● INSTRUCTION:
The word "inline" marks the lines to report; pull each of them from the listing.

+===+

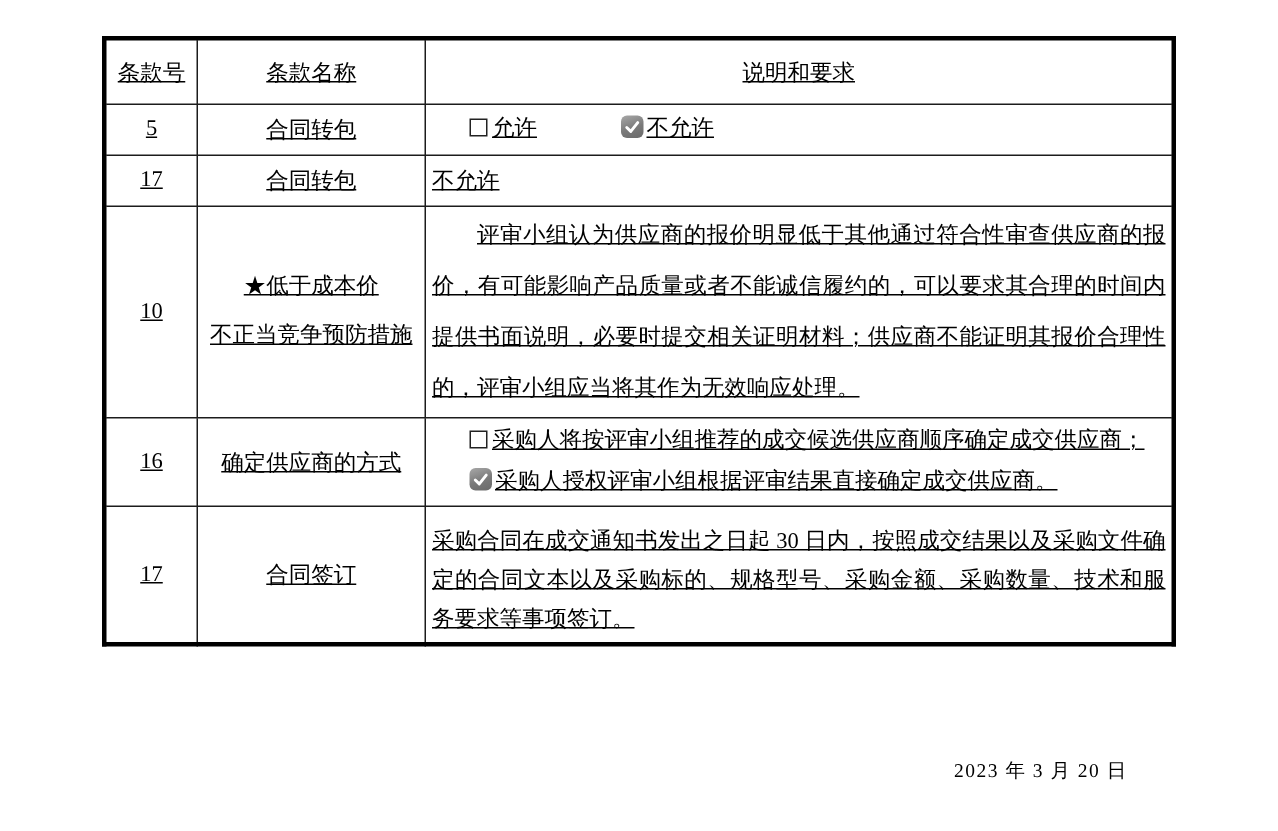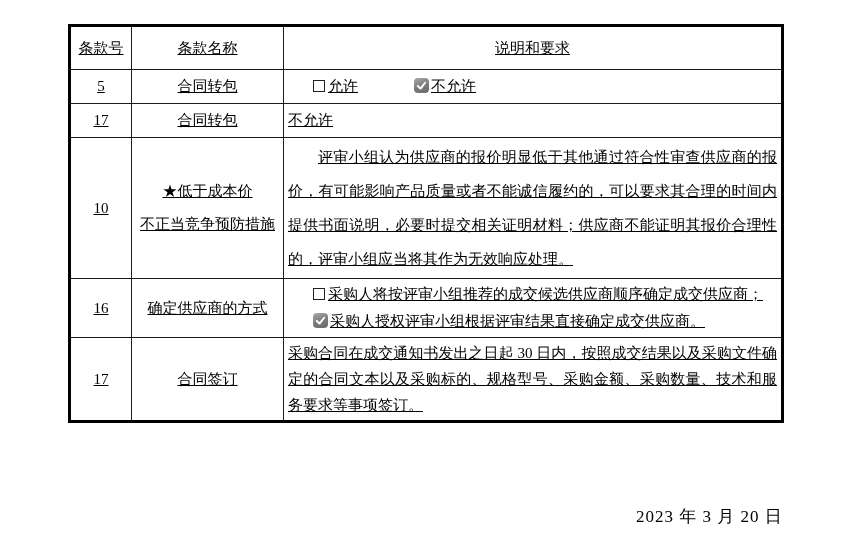--- a/index.html
+++ b/index.html
@@ -42,21 +42,21 @@
   tr.row-15      { height: 136px; }
   tr.row-16      { height: 55px; }
   tr.row-17      { height: 74px; }
   .c-center { text-align: center; }
   .cell-desc { text-align: left; padding-left: 7px; padding-right: 6px; }
   .para {
     text-align: justify;
     line-height: 34px;
   }
   .para-indent { text-indent: 2em; }
-  .para-17 { line-height: 26px; }
+  .para-17 { line-height: 26px; margin-top: 8px; }
   .name-two-line { line-height: 33px; }
   .opt-line { line-height: 27px; white-space: nowrap; margin-left: 25px; }
   .gap-inline { display: inline-block; width: 56px; }
   
   .cb-un {
     display: inline-block;
     width: 12px;
     height: 12px;
     border: 1.4px solid #222222;
     background: #ffffff;
@@ -79,21 +79,21 @@
     position: absolute;
     left: 1px;
     top: 1px;
     width: 13px;
     height: 13px;
   }
   .doc-date {
     position: absolute;
     left: 636px;
     top: 505px;
-    font-size: 17px;
+    font-size: 13px;
     letter-spacing: 1px;
     white-space: nowrap;
   }
 </style>
 </head>
 <body>
 
 <table class="doc-table">
   <colgroup>
     <col class="col-no">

+===+

● ANSWER FOR THIS EXERCISE:
   .gap-inline { display: inline-block; width: 56px; }
     display: inline-block;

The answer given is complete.